Alameda Corridor Achieves, Renews Goal for Participation of Disadvantaged Businesses
OCTOBER 12, 2000
LOS ANGELES COUNTY – The public agency building the Alameda Corridor rail cargo expressway has achieved its goal of awarding 22 percent of work to disadvantaged businesses.
The Alameda Corridor Transportation Authority (ACTA) Governing Board also re-established the goal for the Alameda Corridor Business Outreach Program for the year that began Oct. 1. The program requires an annual review.
So far, Disadvantaged Business Enterprises (DBEs) – generally small minority- and women-owned firms – have accounted for 22.8 percent of all contracting activity, or $261 million. Moreover, 24.1 percent of all design and construction dollars expended to date have been paid to minority- and women-owned businesses.
Their contributions have run the gamut – from engineering and design work to actual construction, from on-call right-of-way services to materials procurement, and from prime contractors to subcontractors.
“We’re exceptionally pleased that the program is showing such strong results, because from the beginning we committed ourselves to ensuring that all firms in the region have an equal opportunity to compete for work on the Alameda Corridor,” said Los Angeles City Councilman Rudy Svorinich, Jr., chairman of the ACTA Governing Board.

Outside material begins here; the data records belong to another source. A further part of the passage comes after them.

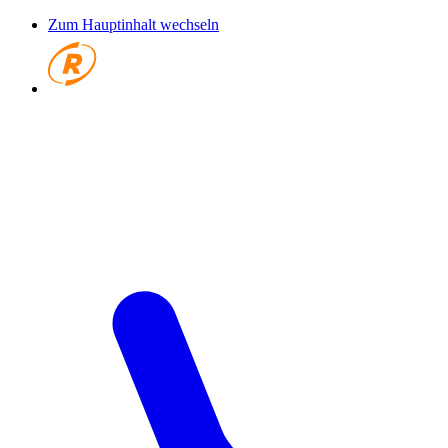
Zum Hauptinhalt wechseln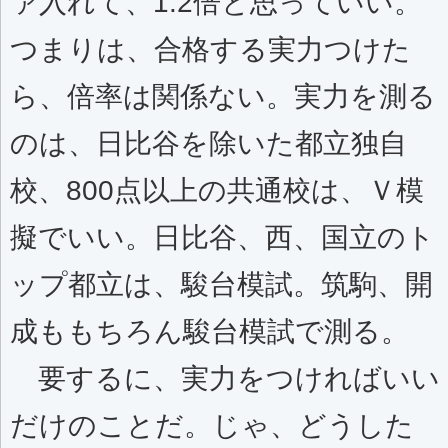
ァ入れて、1.2倍と思っていい。
つまりは、合格する実力つけた
ら、倍率は関係ない。実力を測る
のは、日比谷を除いた都立独自
校、800点以上の共通校は、Ｖ模
擬でいい。日比谷、西、国立のト
ップ都立は、駿台模試。筑駒、開
成ももちろん駿台模試で測る。
要するに、実力をつければいい
だけのことだ。じゃ、どうした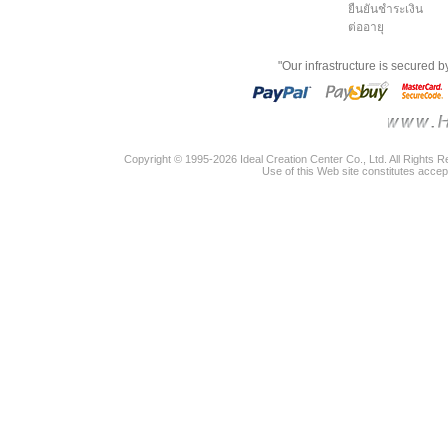
ยืนยันชำระเงิน
ต่ออายุ
"Our infrastructure is secured 
Copyright © 1995-2026 Ideal Creation Center Co., Ltd. All Rights 
Use of this Web site constitutes accep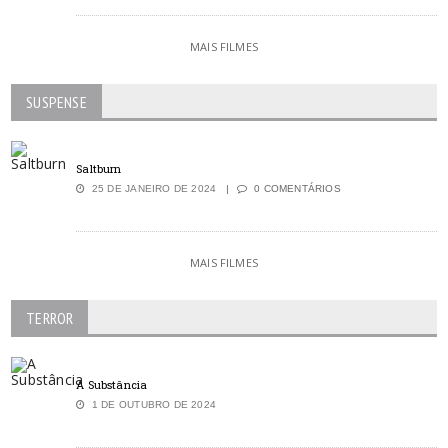
MAIS FILMES
SUSPENSE
Saltburn
25 DE JANEIRO DE 2024
0 COMENTÁRIOS
MAIS FILMES
TERROR
A Substância
1 DE OUTUBRO DE 2024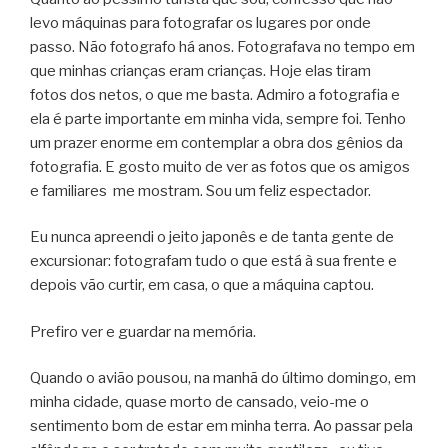
levo máquinas para fotografar os lugares por onde
passo. Não fotografo há anos. Fotografava no tempo em
que minhas crianças eram crianças. Hoje elas tiram
fotos dos netos, o que me basta. Admiro a fotografia e
ela é parte importante em minha vida, sempre foi. Tenho
um prazer enorme em contemplar a obra dos gênios da
fotografia. E gosto muito de ver as fotos que os amigos
e familiares me mostram. Sou um feliz espectador.
Eu nunca apreendi o jeito japonês e de tanta gente de
excursionar: fotografam tudo o que está à sua frente e
depois vão curtir, em casa, o que a máquina captou.
Prefiro ver e guardar na memória.
Quando o avião pousou, na manhã do último domingo, em
minha cidade, quase morto de cansado, veio-me o
sentimento bom de estar em minha terra. Ao passar pela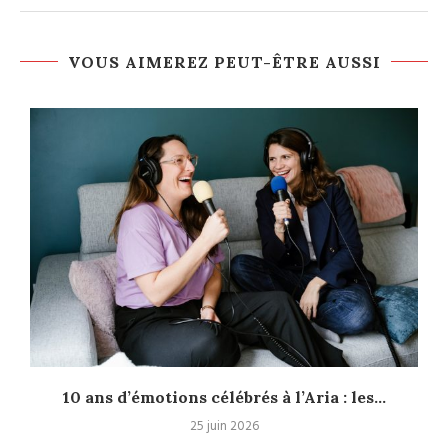
VOUS AIMEREZ PEUT-ÊTRE AUSSI
10 ans d’émotions célébrés à l’Aria : les...
25 juin 2026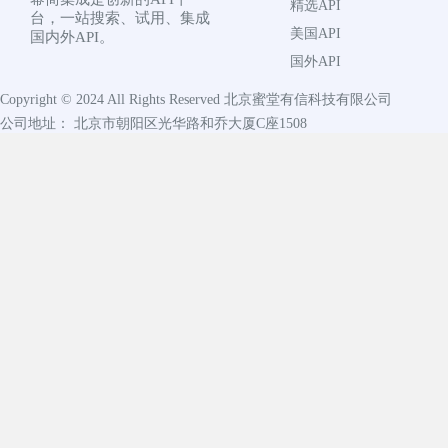
精选API
台，一站搜索、试用、集成
美国API
国内外API。
国外API
Copyright © 2024 All Rights Reserved
北京蜜堂有信科技有限公司
公司地址： 北京市朝阳区光华路和乔大厦C座1508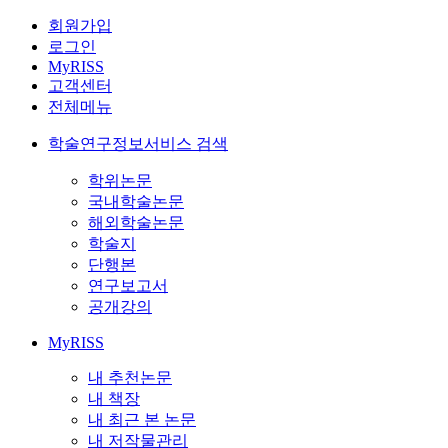
회원가입
로그인
MyRISS
고객센터
전체메뉴
학술연구정보서비스 검색
학위논문
국내학술논문
해외학술논문
학술지
단행본
연구보고서
공개강의
MyRISS
내 추천논문
내 책장
내 최근 본 논문
내 저작물관리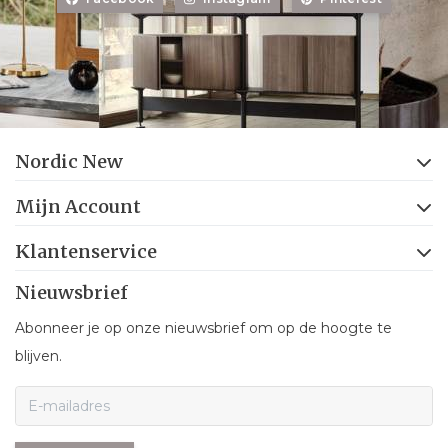
Nordic New
Mijn Account
Klantenservice
Nieuwsbrief
Abonneer je op onze nieuwsbrief om op de hoogte te
blijven.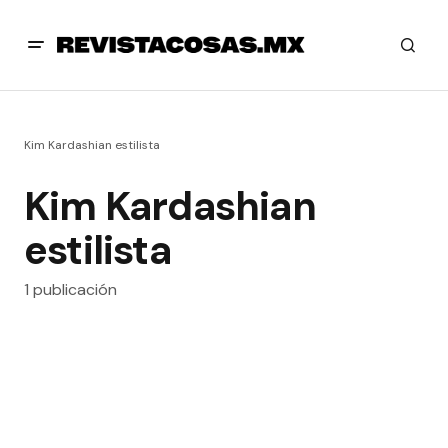
Kim Kardashian estilista
Kim Kardashian
estilista
1 publicación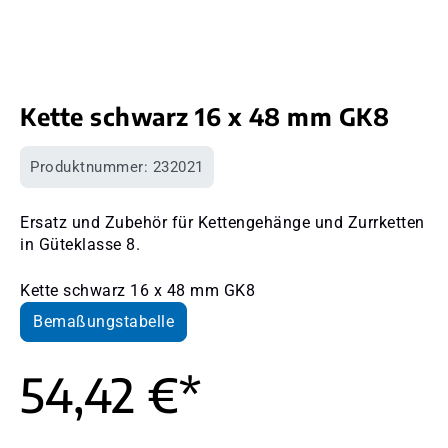
Kette schwarz 16 x 48 mm GK8
Produktnummer:
232021
Ersatz und Zubehör für Kettengehänge und Zurrketten
in Güteklasse 8.
Kette schwarz 16 x 48 mm GK8
Bemaßungstabelle
54,42 €*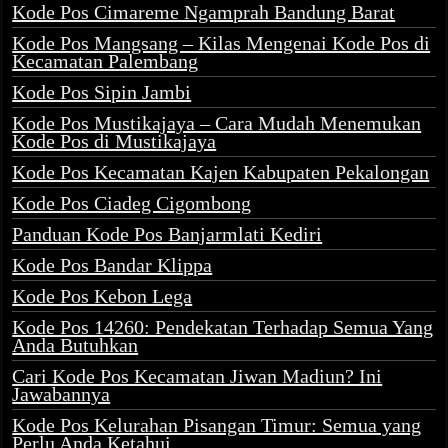
Kode Pos Cimareme Ngamprah Bandung Barat
Kode Pos Mangsang – Kilas Mengenai Kode Pos di
Kecamatan Palembang
Kode Pos Sipin Jambi
Kode Pos Mustikajaya – Cara Mudah Menemukan
Kode Pos di Mustikajaya
Kode Pos Kecamatan Kajen Kabupaten Pekalongan
Kode Pos Ciadeg Cigombong
Panduan Kode Pos Banjarmlati Kediri
Kode Pos Bandar Klippa
Kode Pos Kebon Lega
Kode Pos 14260: Pendekatan Terhadap Semua Yang
Anda Butuhkan
Cari Kode Pos Kecamatan Jiwan Madiun? Ini
Jawabannya
Kode Pos Kelurahan Pisangan Timur: Semua yang
Perlu Anda Ketahui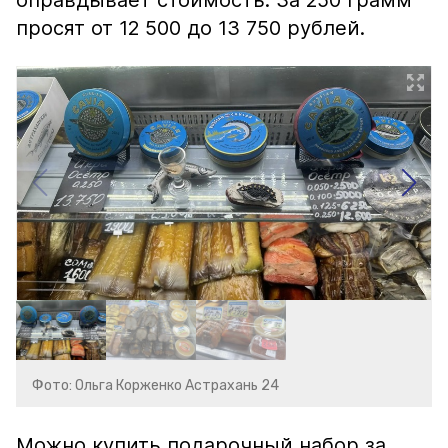
оправдывает стоимость. За 250 грамм
просят от 12 500 до 13 750 рублей.
Фото: Ольга Корженко Астрахань 24
Можно купить подарочный набор за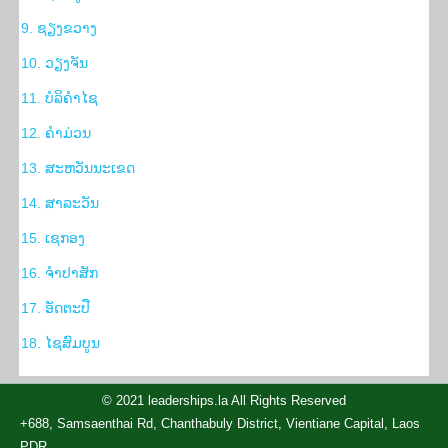
9. ຊຽງຂວາງ
10. ວຽງຈັນ
11. ບໍລິຄຳໄຊ
12. ຄຳມ່ວນ
13. ສະຫວັນນະເຂດ
14. ສາລະວັນ
15. ເຊກອງ
16. ຈຳປາສັກ
17. ອັດຕະປື
18. ໄຊສົມບູນ
© 2021 leaderships.la All Rights Reserved
+688, Samsaenthai Rd, Chanthabuly District, Vientiane Capital, Laos
PDR.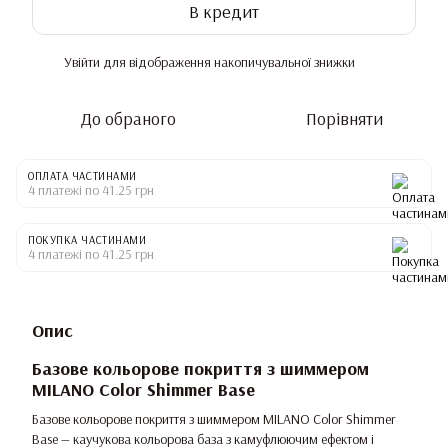
В кредит
Увійти
для відображення накопичувальної знижки
%
До обраного
Порівняти
ОПЛАТА ЧАСТИНАМИ
4 платежі по 41.25 грн
ПОКУПКА ЧАСТИНАМИ
4 платежі по 41.25 грн
Опис
Базове кольорове покриття з шиммером
MILANO Color Shimmer Base
Базове кольорове покриття з шиммером MILANO Color Shimmer
Base — каучукова кольорова база з камуфлюючим ефектом і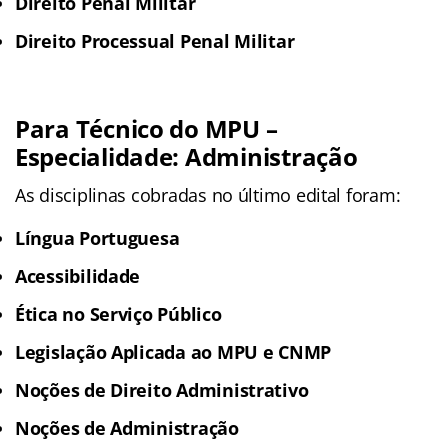
Direito Penal Militar
Direito Processual Penal Militar
Para Técnico do MPU –
Especialidade: Administração
As disciplinas cobradas no último edital foram:
Língua Portuguesa
Acessibilidade
Ética no Serviço Público
Legislação Aplicada ao MPU e CNMP
Noções de Direito Administrativo
Noções de Administração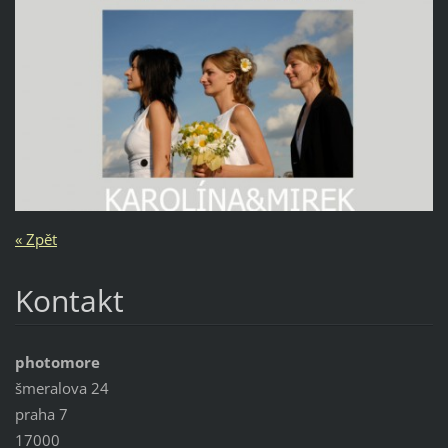
« Zpět
Kontakt
photomore
šmeralova 24
praha 7
17000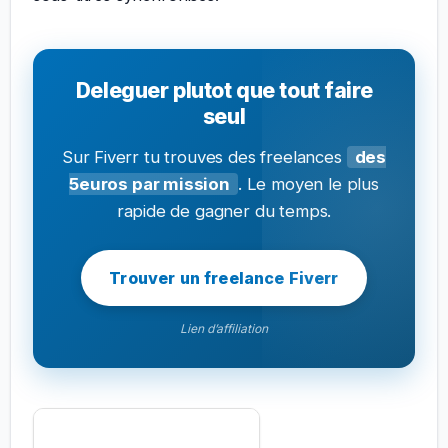
Deleguer plutot que tout faire
seul
Sur Fiverr tu trouves des freelances
des
5euros par mission
. Le moyen le plus
rapide de gagner du temps.
Trouver un freelance Fiverr
Lien d’affiliation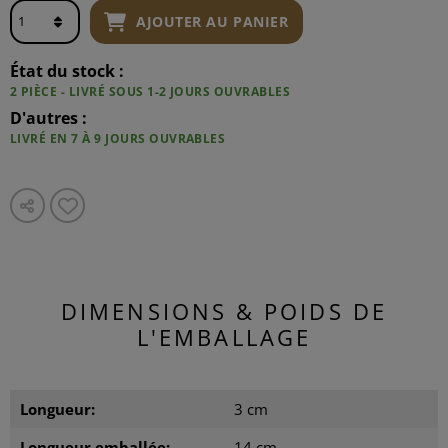
AJOUTER AU PANIER
État du stock :
2 PIÈCE - LIVRÉ SOUS 1-2 JOURS OUVRABLES
D'autres :
LIVRÉ EN 7 À 9 JOURS OUVRABLES
DIMENSIONS & POIDS DE
L'EMBALLAGE
Longueur:
3 cm
Longueur emballée:
14 cm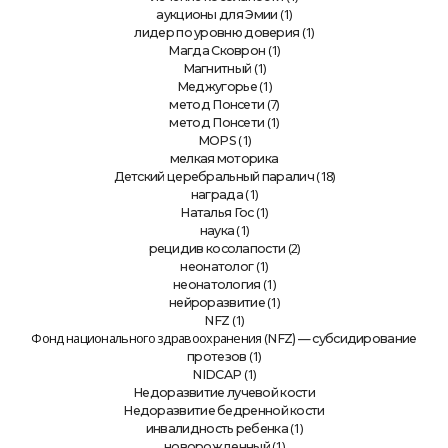
(1)
аукционы для Эмии
(1)
лидер по уровню доверия
(1)
Магда Сковрон
(1)
Магнитный
(1)
Меджугорье
(7)
метод Понсети
(1)
метод Понсети
(1)
MOPS
мелкая моторика
(18)
Детский церебральный паралич
(1)
награда
(1)
Наталья Гос
(1)
наука
(2)
рецидив косолапости
(1)
неонатолог
(1)
неонатология
(1)
нейроразвитие
(1)
NFZ
Фонд национального здравоохранения (
NFZ) — субсидирование
(1)
протезов
(1)
NIDCAP
Недоразвитие лучевой кости
Недоразвитие бедренной кости
(1)
инвалидность ребенка
(1)
новорожденный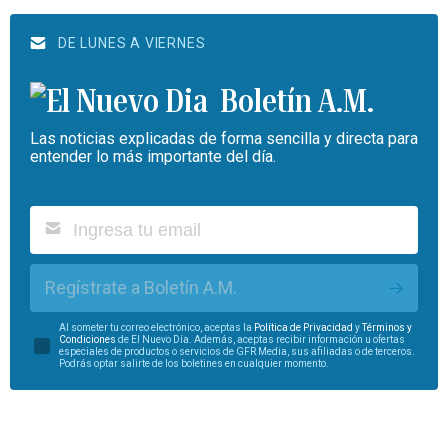
DE LUNES A VIERNES
Boletín A.M.
Las noticias explicadas de forma sencilla y directa para
entender lo más importante del día.
Regístrate a Boletín A.M.
Al someter tu correo electrónico, aceptas la
Política de Privacidad
y
Términos y
Condiciones
de El Nuevo Día. Además, aceptas recibir información u ofertas
especiales de productos o servicios de GFR Media, sus afiliadas o de terceros.
Podrás optar salirte de los boletines en cualquier momento.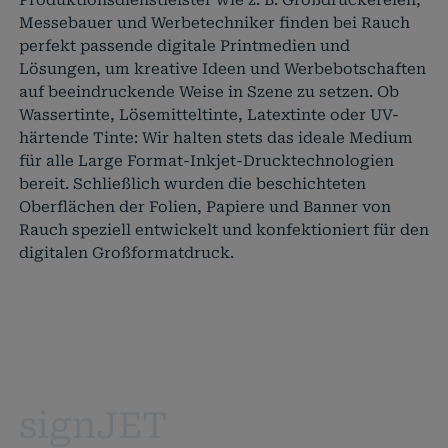
Produktionsdienstleister wie z. B. Großdruckereien,
Messebauer und Werbetechniker finden bei Rauch
perfekt passende digitale Printmedien und
Lösungen, um kreative Ideen und Werbebotschaften
auf beeindruckende Weise in Szene zu setzen. Ob
Wassertinte, Lösemitteltinte, Latextinte oder UV-
härtende Tinte: Wir halten stets das ideale Medium
für alle Large Format-Inkjet-Drucktechnologien
bereit. Schließlich wurden die beschichteten
Oberflächen der Folien, Papiere und Banner von
Rauch speziell entwickelt und konfektioniert für den
digitalen Großformatdruck.
signJET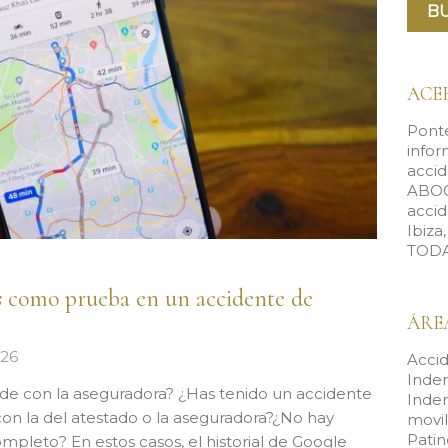
ACE
Ponte
infor
accid
ABOG
accid
Ibiza
TODA
 como prueba en un accidente de
ÁRE
026
Accid
Inde
ide con la aseguradora? ¿Has tenido un accidente
Inde
 con la del atestado o la aseguradora?¿No hay
movi
Patin
completo? En estos casos, el historial de Google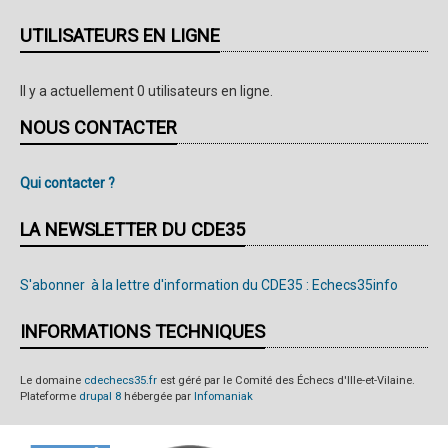
dimanche
UTILISATEURS EN LIGNE
30
janvier
Il y a actuellement 0 utilisateurs en ligne.
NOUS CONTACTER
Qui contacter ?
LA NEWSLETTER DU CDE35
S'abonner à la lettre d'information du CDE35 : Echecs35info
INFORMATIONS TECHNIQUES
Le domaine
cdechecs35.fr
est géré par le Comité des Échecs d'Ille-et-Vilaine.
Plateforme
drupal 8
hébergée par
Infomaniak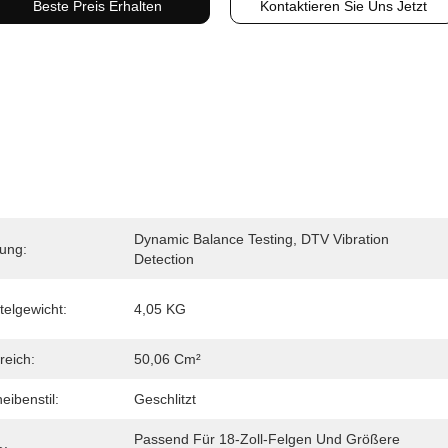
Beste Preis Erhalten
Kontaktieren Sie Uns Jetzt
Dynamic Balance Testing, DTV Vibration 
rung:
Detection
telgewicht:
4,05 KG
reich:
50,06 Cm²
ibenstil:
Geschlitzt
Passend Für 18-Zoll-Felgen Und Größere 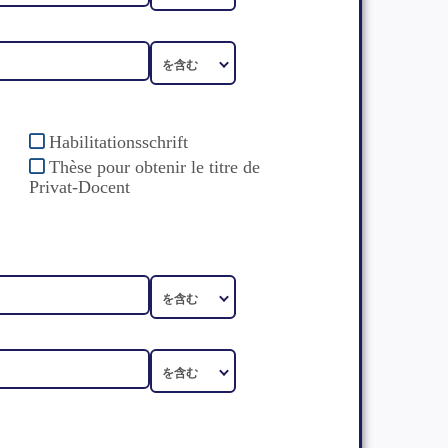
Habilitationsschrift
Thèse pour obtenir le titre de
Privat-Docent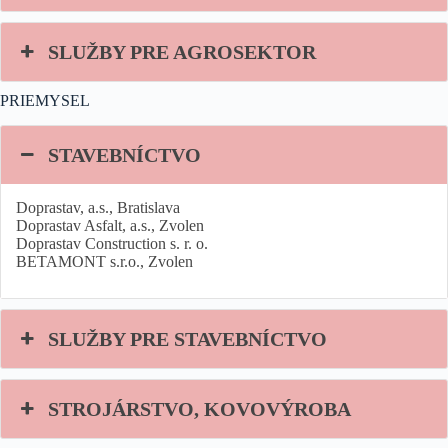
SLUŽBY PRE AGROSEKTOR
PRIEMYSEL
STAVEBNÍCTVO
Doprastav, a.s., Bratislava
Doprastav Asfalt, a.s., Zvolen
Doprastav Construction s. r. o.
BETAMONT s.r.o., Zvolen
SLUŽBY PRE STAVEBNÍCTVO
STROJÁRSTVO, KOVOVÝROBA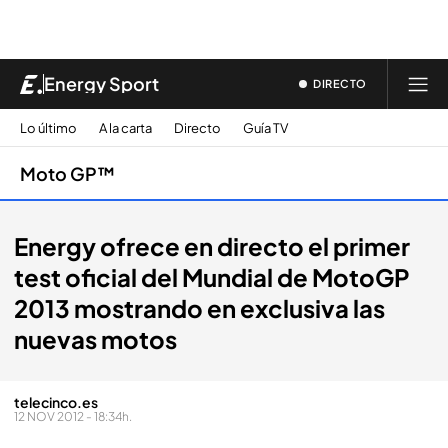
Energy Sport
DIRECTO
Lo último
A la carta
Directo
Guía TV
Moto GP™
Energy ofrece en directo el primer
test oficial del Mundial de MotoGP
2013 mostrando en exclusiva las
nuevas motos
telecinco.es
12 NOV 2012 - 18:34h.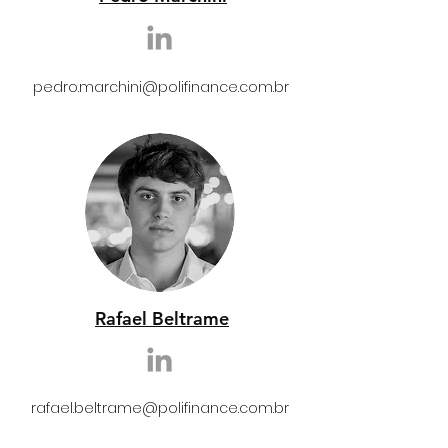
pedro.marchini@polifinance.com.br
Rafael Beltrame
rafael.beltrame@polifinance.com.br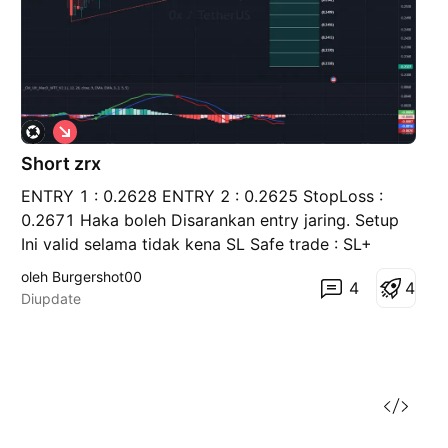
P
e
Short zrx
n
j
ENTRY 1 : 0.2628 ENTRY 2 : 0.2625 StopLoss :
u
a
0.2671 Haka boleh Disarankan entry jaring. Setup
l
Ini valid selama tidak kena SL Safe trade : SL+
a
n
setelah running profit. Disclaimer, Selalu perhatikan
oleh Burgershot00
4
4
money management Anda, trading idea ini hanyalah
Diupdate
sebagai bahan pertimbangan, namun keputusan
trading,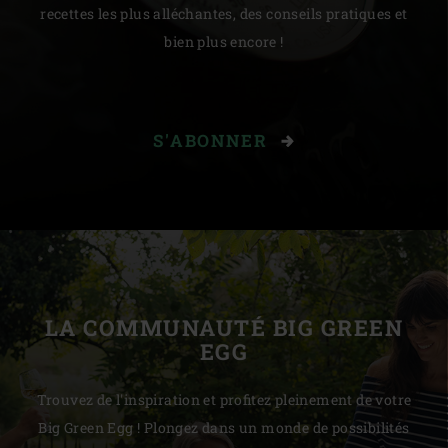
recettes les plus alléchantes, des conseils pratiques et
bien plus encore !
S'ABONNER
LA COMMUNAUTÉ BIG GREEN
EGG
Trouvez de l'inspiration et profitez pleinement de votre
Big Green Egg ! Plongez dans un monde de possibilités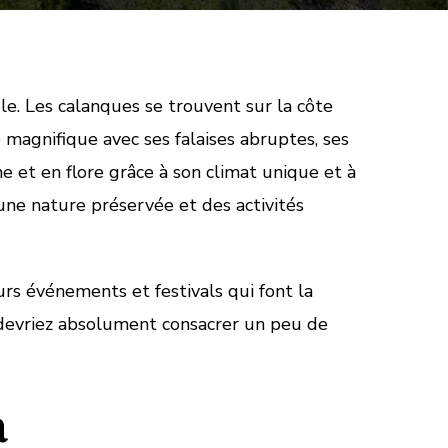
e. Les calanques se trouvent sur la côte
 magnifique avec ses falaises abruptes, ses
ne et en flore grâce à son climat unique et à
une nature préservée et des activités
rs événements et festivals qui font la
s devriez absolument consacrer un peu de
a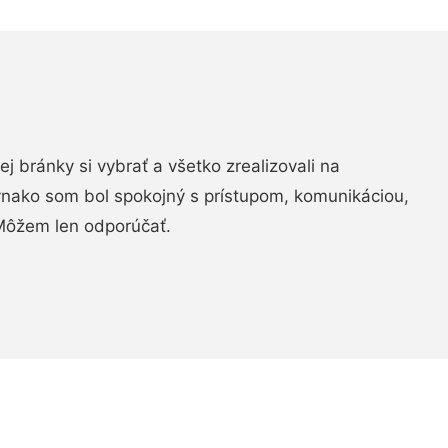
vej bránky si vybrať a všetko zrealizovali na
ovnako som bol spokojný s prístupom, komunikáciou,
Môžem len odporúčať.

Among the methods used to attract DBEs are technical assistance workshops, advertisements about contract opportunities placed in specialty publications, and networking workshops where representatives of firms are introduced to one another so that they may form partnerships to bid for work. ACTA also has divided large projects into phases to create contracts suited to the bonding capacity of smaller firms.
The Alameda Corridor Business Outreach Program is funded by the Economic Development Administration of the U.S. Department of Commerce, the Los Angeles Mayor’s Office of Economic Development, and ACTA. It is administered by the Los Angeles Minority Business Opportunity Committee.